Chapter Three: The Bearded Iris
The iris symbolizes many things: faith, wisdom, cherished friendship, hope, valor, my compliments, promise in love, to name a few. Today I am going to focus on cherished friendship. Without my friends I would be lost. I hold them all so very dear to my heart. I still talk to my oldest friend at least once a week. She was born two months after me so when I say she is my oldest friend, I mean it. We grew up within walking distance of each other for the majority of our childhood. We have had ups and downs as all friendships do. We went to different colleges in different states, moved across country from one another yet we continue to be very close friends. Most of the girls that were by my side when Byrd was born were childhood friends that flew in from California, New York, Colorado and every corner of Texas. Girls I have known for at least 20 years were in the room when I was told I had to have an emergency c-section. Old and new friends both were by my side when I married Brad in New Orleans. The new friends are just as dear to my heart and play equally important roles in my life. When I went into labor with Woodson Brad was there to hold my hand as were two of my oldest friends. When the accident happened we were surrounded by new friends in the ER and were completely overwhelmed by the response we received from many social media friends. Isn't it interesting that we are friends with each other without ever spending a moment together in person? Some of you I feel like I have know for my entire life. And most of my dear friends in Atlanta that are my support system in every way are girls I met through social media.

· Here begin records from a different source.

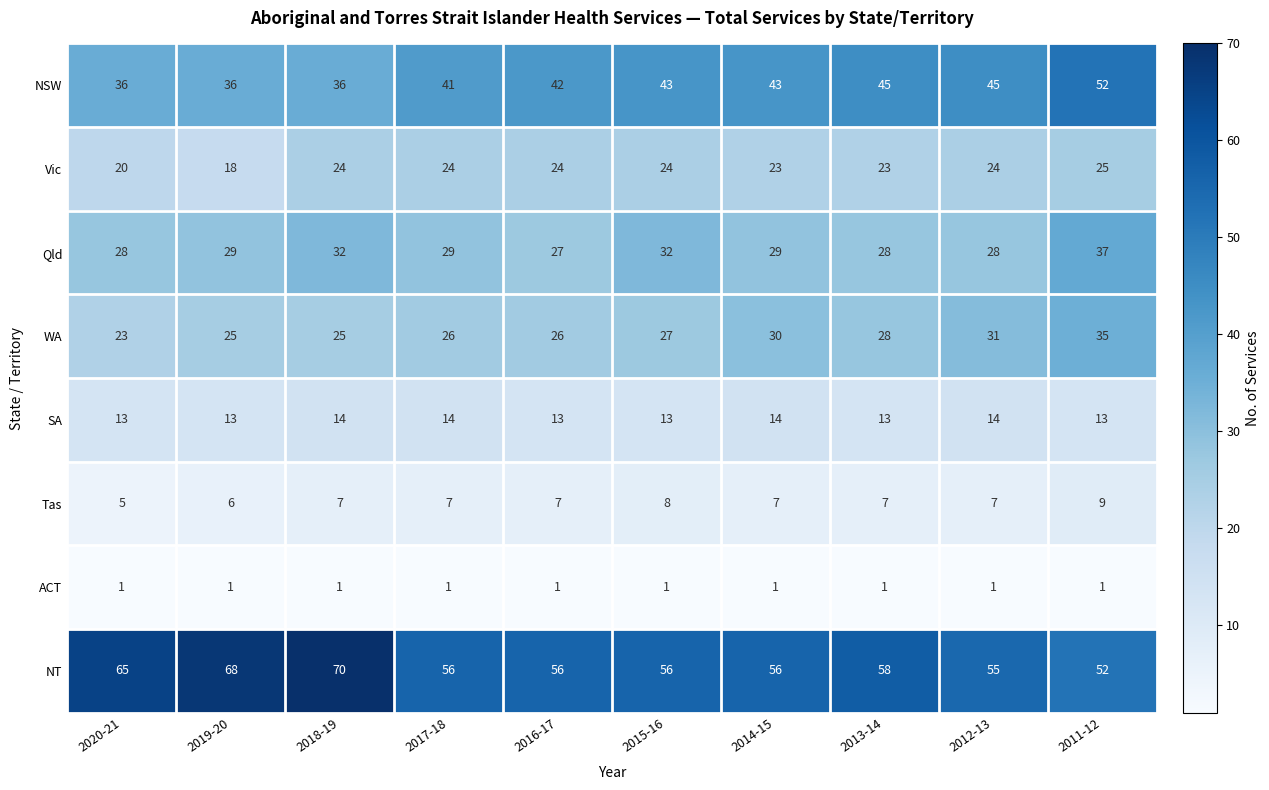

At which label does Vic reach its peak?

2011-12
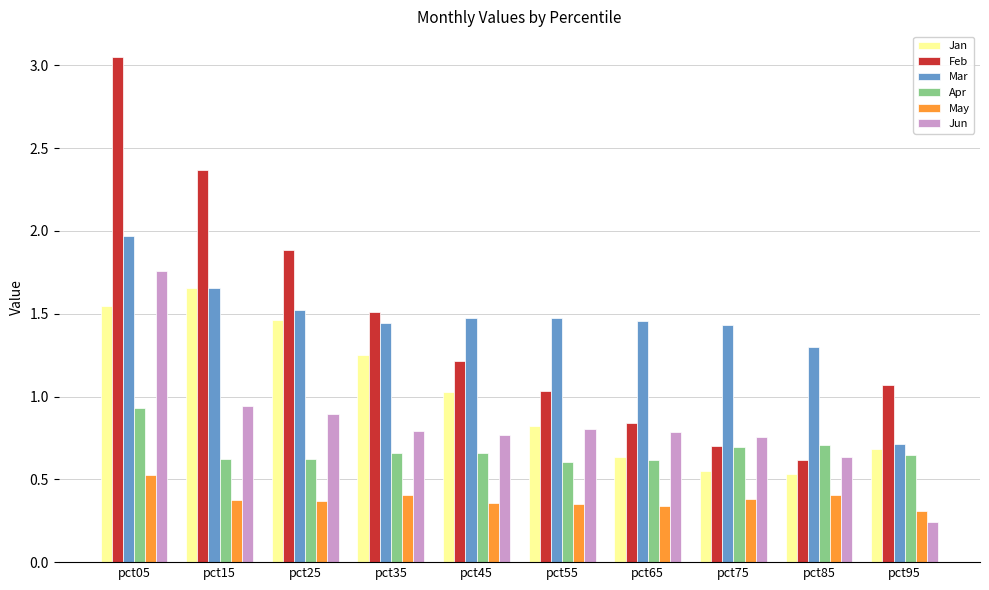

Which category has the lowest value across all series?

pct95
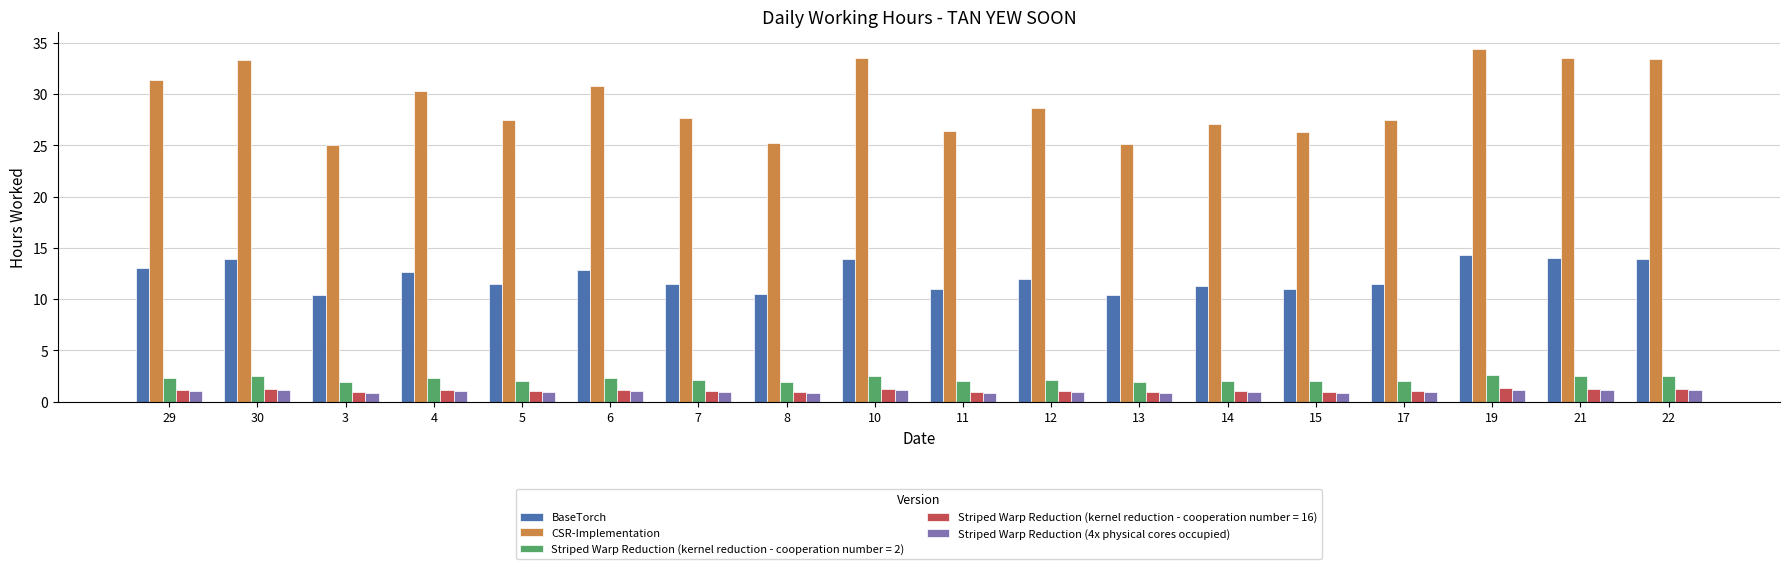

What is the maximum value for Striped Warp Reduction (kernel reduction - cooperation number = 16)?

1.3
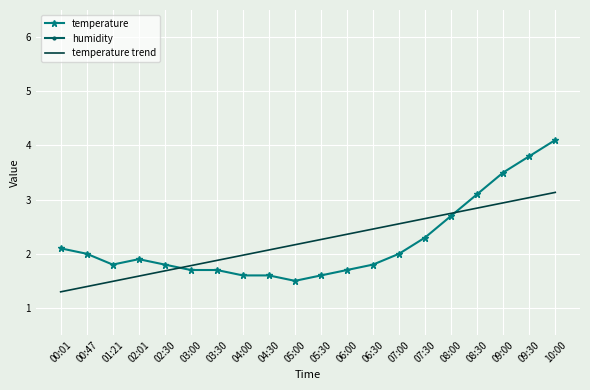

True or false: temperature trend has a value of 1.2 at 04:30.

False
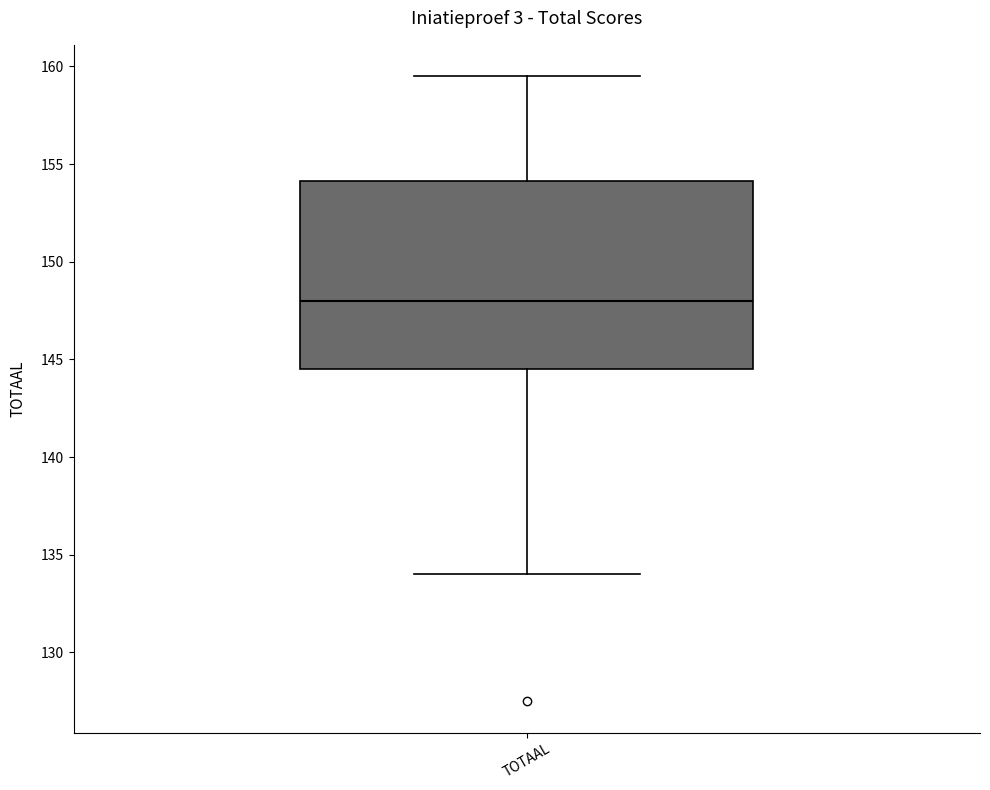

Where does the lower whisker of the box for TOTAAL end on the y-axis? The values are not printed on the chart, so give them approximately, as read against the axis.

134.0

We moved to Atlanta in the winter of last year, 2013. I felt very alone and missed my friends very much. And then as spring started to show it's beautiful blooms I began to meet my new friends who will one day be old friends as well. We must remember to cherish the friendships we have, to nurture them and support them just as we would a garden or our children or our significant others. The wonderful thing about friends, and I mean great friends, is that they are always there for you-even if you don't talk for months or even years.
Yesterday my mother, who is one of my best friends, told me that a woman who was part of life as a child passed away. It was the saddest I have been in a long time. It was the loss of an old friend even though I have seen her in many many years. I can see her face, I can hear her voice, I can see her looking out her window down on us in her pool. And I wish I could give her a bouquet of iris.